With aging, one sees several of these energy deficiency syndromes, such as mitochondrial injury, impaired cerebral blood flow, enzyme dysfunction, and impaired glucose transportation, develop simutaneously. This greatly magnifies excitotoxicity, leading to accelerated free radical injury and a progressively rapid loss of cerebral function and profound changes in cellular energy production.63 It is suspected that at least in some of the neurodegenerative diseases, Alzheimer's dementia and Parkinson's disease in particular, this series of events plays a major pathogenic role.64 Chronic free radical accumulation would also result in an impaired functional reserve of antioxidant vitamins/minerals, antioxidant enzymes (SOD, catalase, and glutathione peroxidase), and thiol compounds necessary for neural protection. Chronic unrelieved stress, chronic infection, free radical generating metals and toxins, and impaired DNA repair enzymes all add to this damage.
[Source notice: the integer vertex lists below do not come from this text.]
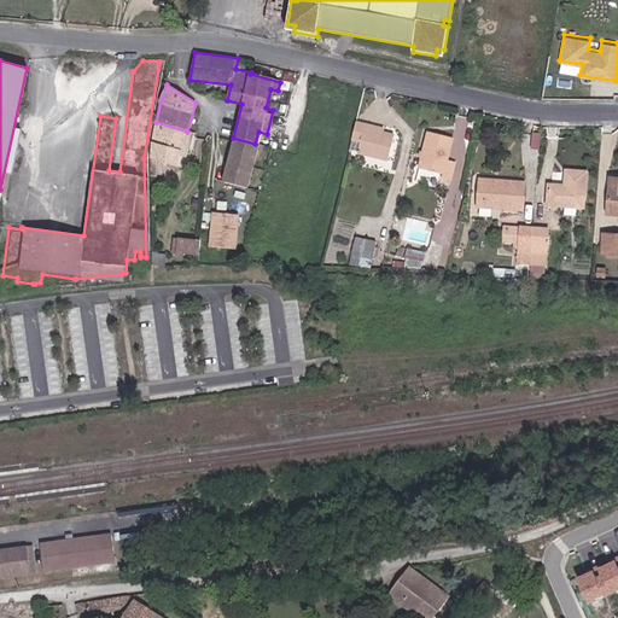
[(365,123),(356,121),(351,139),(360,141),(357,152),(388,161),(394,135),(384,133),(365,128),(365,123)]
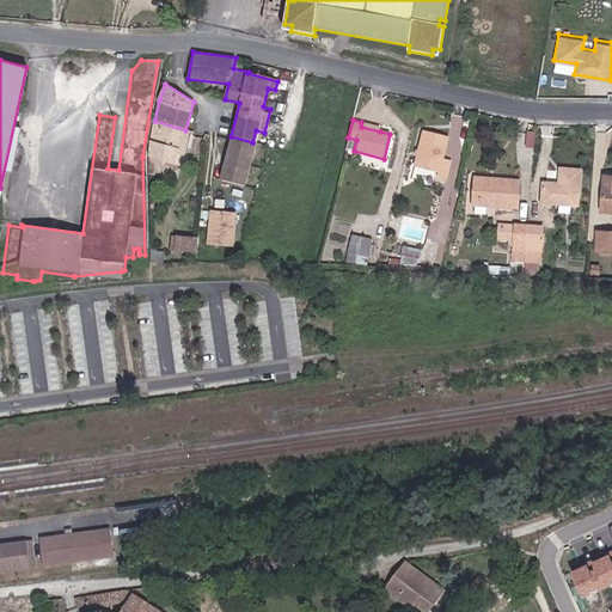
[(185,130),(154,121),(151,141),(150,173),(155,175),(155,159),(176,164),(178,154),(183,155),(190,132),(185,130)]
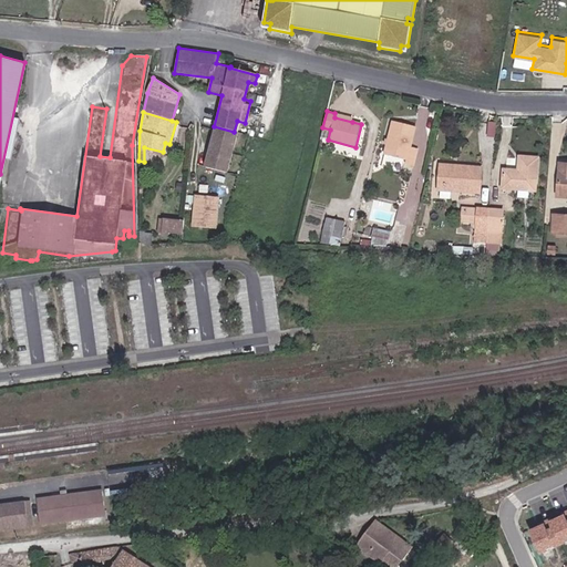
[(415,126),(392,121),(383,154),(405,160),(404,164),(413,166),(418,148),(410,146),(415,126)]
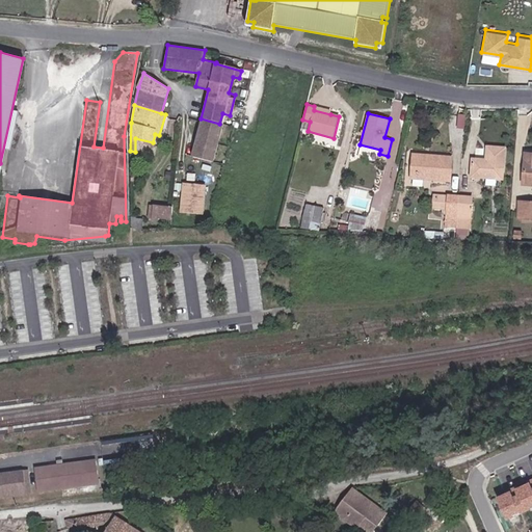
[(219,124),(201,118),(197,129),(195,128),(194,134),(216,139),(220,124),(219,124)]
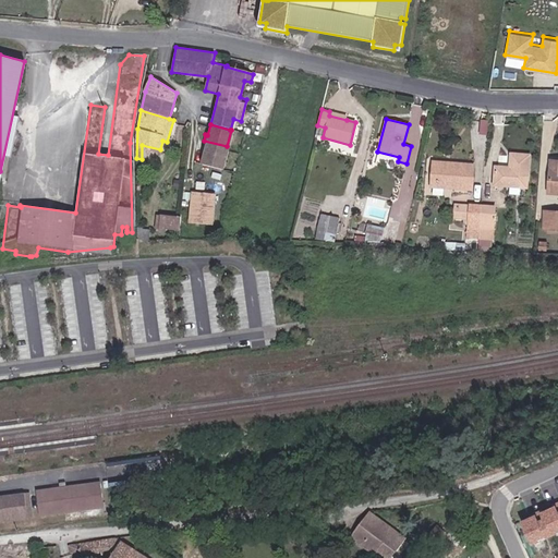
[(227,146),(204,141),(201,153),(203,153),(199,164),(221,169),(227,146)]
It is estimated that the number of oxidative free radical injuries to DNA number about 10,000 a day in humans.65 Under conditions of cellular stress this may reach several hundred thousand.Normally, these injuries are repaired by special DNA repair enzymes. It is known that as we age these repair enzymes decrease or become less efficient.66 Also, some individuals are born with deficient repair enzymes from birth as, for example, in the case of xeroderma pigmentosum. Recent studies of Alzheimer's patients also demonstrate a significant deficiency in DNA repair enzymes and high levels of lipid peroxidation products in the affected parts of the brain.67-68 It is also important to realize that the hippocampus of the brain, most severely damaged in Alzheimer's dementia, is one of the most vulnerable areas of the brain to low glucose supply as well as low oxygen supply. That also makes it very susceptible to glutamate/ free radical toxicity.
Another interesting finding is that when cells are exposed to glutamate they develop certain inclusions ( cellular debris) that not only resembles the characteristic neurofibrillary tangles of Alzheimer's dementia, but are immunologically identical as well.69 Similarly, when experimental animals are exposed to the chemical MPTP, they not only develop Parkinson's disorder, but the older animals develop the same inclusions ( Lewy bodies) as see in human Parkinson's.70 There is growing evidence that protracted glutamate toxicity leads to a condition of receptor loss characteristic of neurodegeneration.71 This receptor loss produces a state of disinhibition that magnifies excitotoxicity during the later stage of the neurodegenerative process.